Einen Kopfhörerhalter, den man mit einer Gewindestange hinten am Monitor dran schrauben kann. Auch selbst konstruiert.

Oder einfach einen simplen Handyständer. Das Ding von Ebay hatte einen zu großen Rand, und hat das Display leicht verdeckt. Jetzt habe ich einen genau so, wie ich ihn haben will.

Anwendungen kommen mit der Zeit von selbst.


----------



## Icedaft (8. Dezember 2019)

*AW: 3-D Drucker für den Nachwuchs(16)*

O. K.,O.K. , seh schon, Mann muss nur seine Fantasie laufen lassen...[emoji23][emoji854]


----------



## MountyMAX (2. Februar 2020)

*AW: 3-D Drucker für den Nachwuchs(16)*

Hat sich denn der "Kleine" gefreut?
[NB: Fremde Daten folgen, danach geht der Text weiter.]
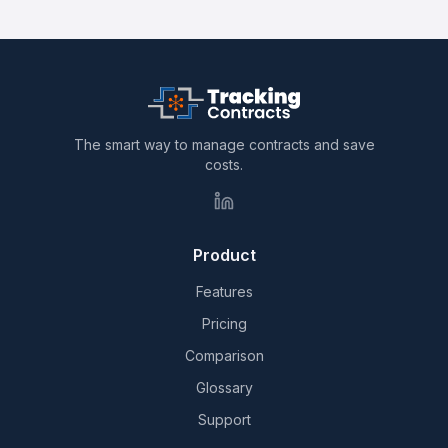
The smart way to manage contracts and save
costs.
Product
Features
Pricing
Comparison
Glossary
Support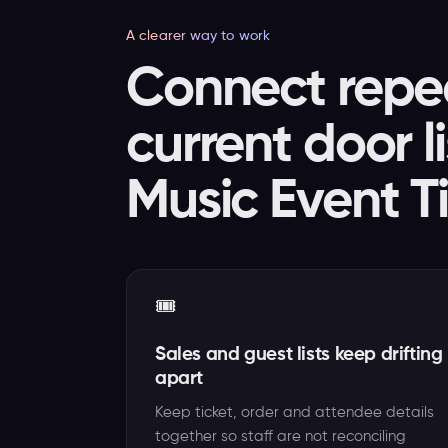
A clearer way to work
Connect repea
current door l
Music Event T
🎟️
Sales and guest lists keep drifting
apart
Keep ticket, order and attendee details
together so staff are not reconciling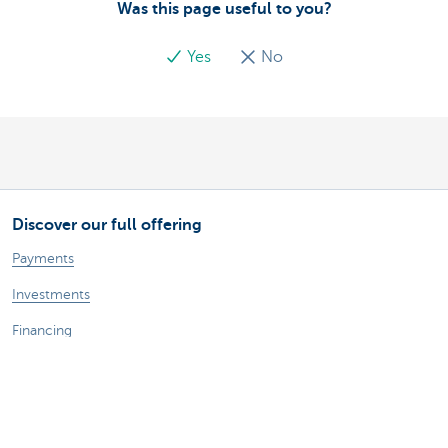
Was this page useful to you?
Yes
No
Discover our full offering
Payments
Investments
Financing
Insurance
Employees
Mobility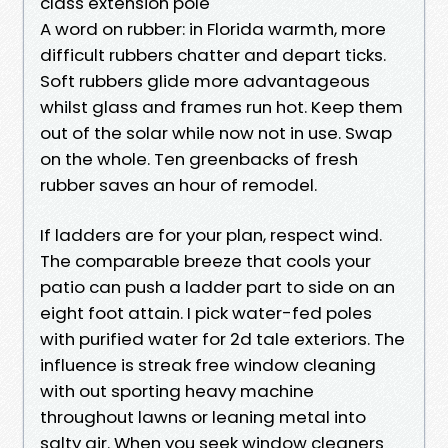
class extension pole
A word on rubber: in Florida warmth, more
difficult rubbers chatter and depart ticks.
Soft rubbers glide more advantageous
whilst glass and frames run hot. Keep them
out of the solar while now not in use. Swap
on the whole. Ten greenbacks of fresh
rubber saves an hour of remodel.
If ladders are for your plan, respect wind.
The comparable breeze that cools your
patio can push a ladder part to side on an
eight foot attain. I pick water-fed poles
with purified water for 2d tale exteriors. The
influence is streak free window cleaning
with out sporting heavy machine
throughout lawns or leaning metal into
salty air. When you seek window cleaners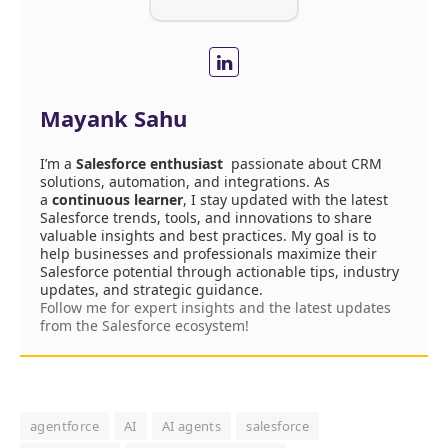
Mayank Sahu
I’m a
Salesforce enthusiast
passionate about CRM
solutions, automation, and integrations. As
a
continuous learner
, I stay updated with the latest
Salesforce trends, tools, and innovations to share
valuable insights and best practices. My goal is to
help businesses and professionals maximize their
Salesforce potential through actionable tips, industry
updates, and strategic guidance.
Follow me for expert insights and the latest updates
from the Salesforce ecosystem!
agentforce
AI
AI agents
salesforce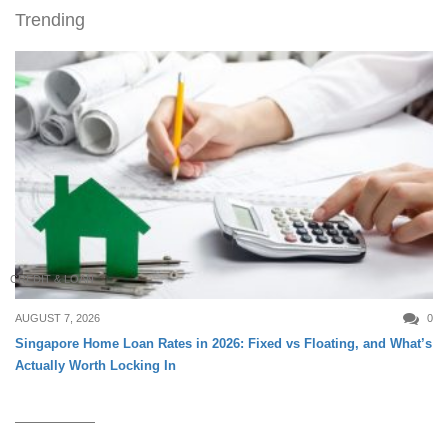
Trending
CREDIT & LOAN
AUGUST 7, 2026
0
Singapore Home Loan Rates in 2026: Fixed vs Floating, and What’s
Actually Worth Locking In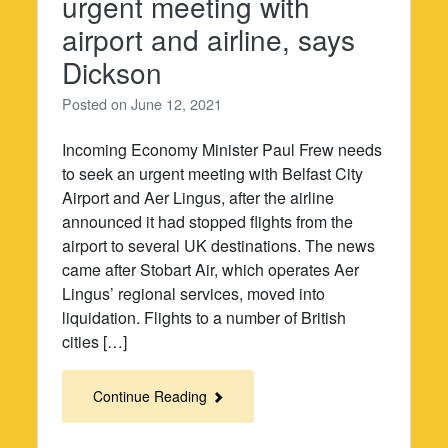
urgent meeting with
airport and airline, says
Dickson
Posted on
June 12, 2021
Incoming Economy Minister Paul Frew needs
to seek an urgent meeting with Belfast City
Airport and Aer Lingus, after the airline
announced it had stopped flights from the
airport to several UK destinations. The news
came after Stobart Air, which operates Aer
Lingus’ regional services, moved into
liquidation. Flights to a number of British
cities […]
Continue Reading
Hab mir jetzt auch mal so einen 3D Drucker zugelegt (Artillerie GENIUS), aber bin auch noch auf thinguniverse auf der Suche, bisher sind es nur Blumentöpfe geworden ^^ (und die Damen im Haus machen Videos mit dem Drucker für ihren WA Status  )


----------



## Icedaft (2. Februar 2020)

*AW: 3-D Drucker für den Nachwuchs (16)*

Das erste Kilo Filament war schon an Sylvester durch.... Eine Krake mit beweglichen Armen, ein Aufziehautobausatz mit Federantrieb, diverse Figuren (Star Wars, Manga/Anime), 3-D-Türschild....

Jetzt heißt es nach einer guten und günstigen Quelle für brauchbares Filament suchen...[emoji6]


----------